The tenants that have committed to the building make it easier to attract additional tenants, Amhaus said.

“We’ve certainly gotten more interest,” he said. “There are a couple of international companies we are talking to very, very seriously. We haven’t even done a big push yet from a promotional standpoint. Now that the renovation has begun, we can kick it into gear. With (two-thirds) of the building gone, you have to pick up the pace if you want to get in.”

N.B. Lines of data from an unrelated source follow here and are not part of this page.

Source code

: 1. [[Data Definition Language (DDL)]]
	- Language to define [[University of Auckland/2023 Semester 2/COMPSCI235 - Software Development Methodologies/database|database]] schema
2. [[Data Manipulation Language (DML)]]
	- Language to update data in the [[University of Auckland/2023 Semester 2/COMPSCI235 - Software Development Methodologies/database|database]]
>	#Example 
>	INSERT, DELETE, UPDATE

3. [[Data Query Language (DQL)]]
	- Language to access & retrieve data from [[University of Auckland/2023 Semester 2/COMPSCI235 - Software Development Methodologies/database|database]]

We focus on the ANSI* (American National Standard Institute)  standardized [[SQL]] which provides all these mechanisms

City officials and water industry boosters hope the Global Water Center project will provide an anchor and a catalyst for redevelopment of the Reed Street Yards site to the west.

“Our vision is that (the Global Water Center) is just the first step, and that one day we’re going to be standing in a water technology (business) park,” said Rich Meeusen, chairman, president and chief executive officer of Badger Meter and co-chairman of the Milwaukee Water Council.

Peter Moede, one of the owners of the nearby Tannery office complex, and Fox Point-based General Capital Group LLP, plan to create a water technology business park on the Reed Street Yards site. Once the infrastructure is in place, Moede and General Capital can move forward with plans to attract tenants and put up buildings in the Reed Street Yards. The development eventually could have 5 to 10 buildings with up to 600,000 to 700,000 square feet of space. Complete development of the site would likely require construction of a parking structure

City officials approved about $6.2 million in tax incremental financing (TIF) for the Reed Street Yards redevelopment project. Construction of infrastructure, including streets, sewer pipes and stormwater management, for the project is expected to begin next spring.

“We want (Reed Street Yards) to be a showcase for water management,” Amhaus said. “The goal is to have no rainwater running into the (river) at all. There will be bioswales and porous pavers from PaveDrain.”

As part of the city infrastructure improvements, Pittsburgh Avenue will be extended through the Reed Street Yards site. City officials want to rename Pittsburgh Avenue, and are seeking public input, to reflect the goals of creating a water technology business hub.

“With all due respect to the City of Pittsburgh, I’m hoping we will find a different name that matches the vision for this neighborhood. We are counting on some great street name suggestions to match the great ambitions for this building and this neighborhood,” Milwaukee Mayor Tom Barrett said.